■ PASSAGE
::::

# purchasing LG



## Reed77 (Mar 20, 2011)

I am wanting to buy a livestock guardian, but I'm wondering which is more affective? Llama? Donkey? Dog? I'm thinking a dog, but IDK


----------



## Goatress (Feb 4, 2011)

Don't buy one until you do some serious research and introspection.
I'll tell you why I wouldn't sell a dog to you: no info. You don't state what kind of livestock you have, fencing in place, size of your place, types of predators you face. Donkeys and llamas have their own needs, pro's, con's, shortcomings and plusses...but LGD's aren't something you just trot out and buy. A dog is not a donkey or llama and will take more commitment from you.

You need to read through the posts on this board for starters to get information. I don't mean to sound harsh so don't take offense. But I am a real crank when it comes to people educating themselves before buying something. 

When I get an email from someone wanting a puppy, if they are as brief as you are, I push the delete button! If someone is not open and honest with me I ain't got the time for 'em.....!


----------



## Reed77 (Mar 20, 2011)

I'm not buying one any time real soon (few years) I'm not one to just jump into a project, thats a good way to have a bad experience. I have goats/sheep. I was just wondering which guardian was more affective when it comes to protecting.


----------



## Maura (Jun 6, 2004)

It's going to depend on your situation. A pair of donkeys will work very well for some (works for me, and they are miniature). Others need a soft barking dog, Great Pyr. Another person will need an aggressive dog, someone else will need several aggressive dogs. As Goatress wrote, dogs need more attention and training than a donkey or llama. Do more research both about the different guardians as well as the problems your neighbors have. Fox and raccoon will hunt your poultry and leave the large animals alone. Coyote will hunt the poultry and the lambs. Coydogs are not shy.

::::

■ Records from a dataset
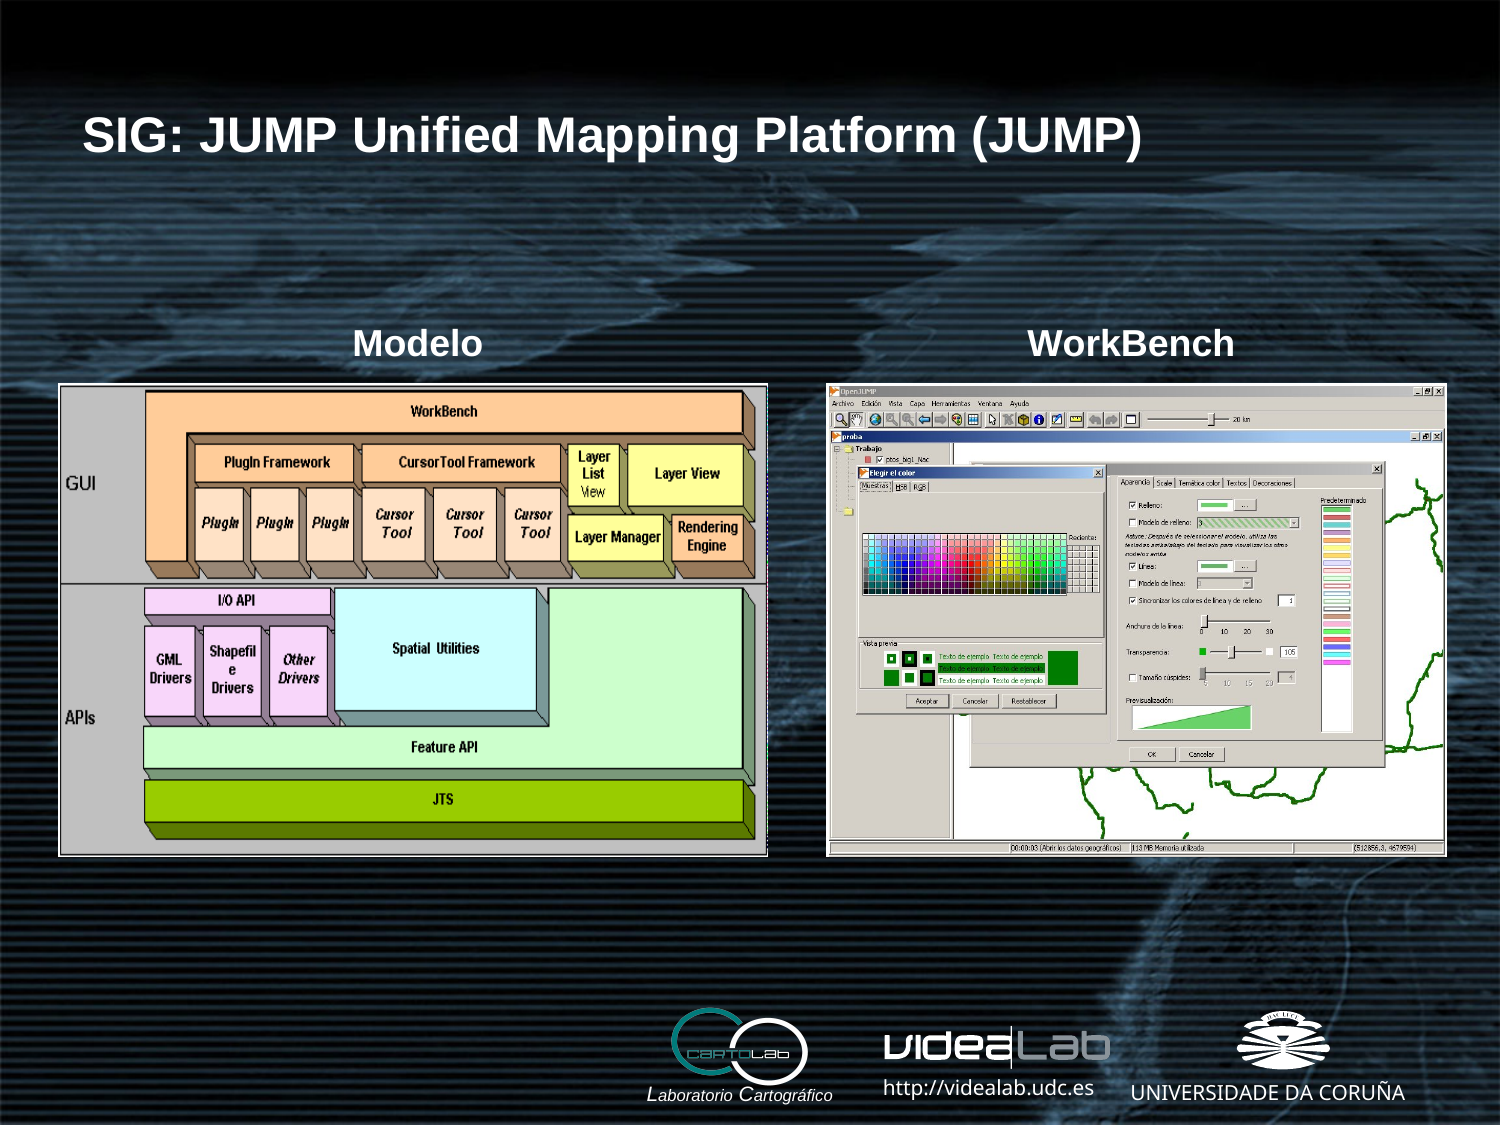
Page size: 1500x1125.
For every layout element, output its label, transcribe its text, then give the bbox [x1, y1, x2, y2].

picture [0, 0, 1500, 1125]
text_box SIG: JUMP Unified Mapping Platform (JUMP) [82, 106, 1359, 164]
list Modelo WorkBench [112, 160, 1388, 1000]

::::

■ EXERCISES TO COMPLETE
(a) Please render every line of the records as a Markdown table with the columns "Row" and "Line," skipping blank lines and leaving out the pictures.
(b) Write the next part of the livestock guardian thread, picking up after its last post.
The forum thread and the records have no connection to each other.

■ RESPONSES
(a)
| Row | Line |
|---|---|
| 1 | Page size: 1500x1125. |
| 2 | For every layout element, output its label, transcribe its text, then give the bbox [x1, y1, x2, y2]. |
| 3 | picture [0, 0, 1500, 1125] |
| 4 | text_box SIG: JUMP Unified Mapping Platform (JUMP) [82, 106, 1359, 164] |
| 5 | list Modelo WorkBench [112, 160, 1388, 1000] |

(b)
----------



## Mrs. Mucket (Apr 22, 2010)

Reed77--To decide between LGD, donkey, or llama, there are several factors to consider, including what kind of predator situation you have, what you want to protect, and what your property/fencing situation is.

If you PM me your email address, I'd be glad to send you an article about those three different types of livestock guardians. It's too long to post here .


----------



## westbrook (May 10, 2002)

dog.

a coyote pack can and will take out a llama...just like a goat... a donkey is like a pony... but.... neither one will make noise until they are under attack. A LGD starts barking long before the predator is seen. The barking is enough to foil the predators element of surprise and they move on.

A llama or donkey can't do that.


----------



## westbrook (May 10, 2002)

there are several wonderful anatolian breeders in your area.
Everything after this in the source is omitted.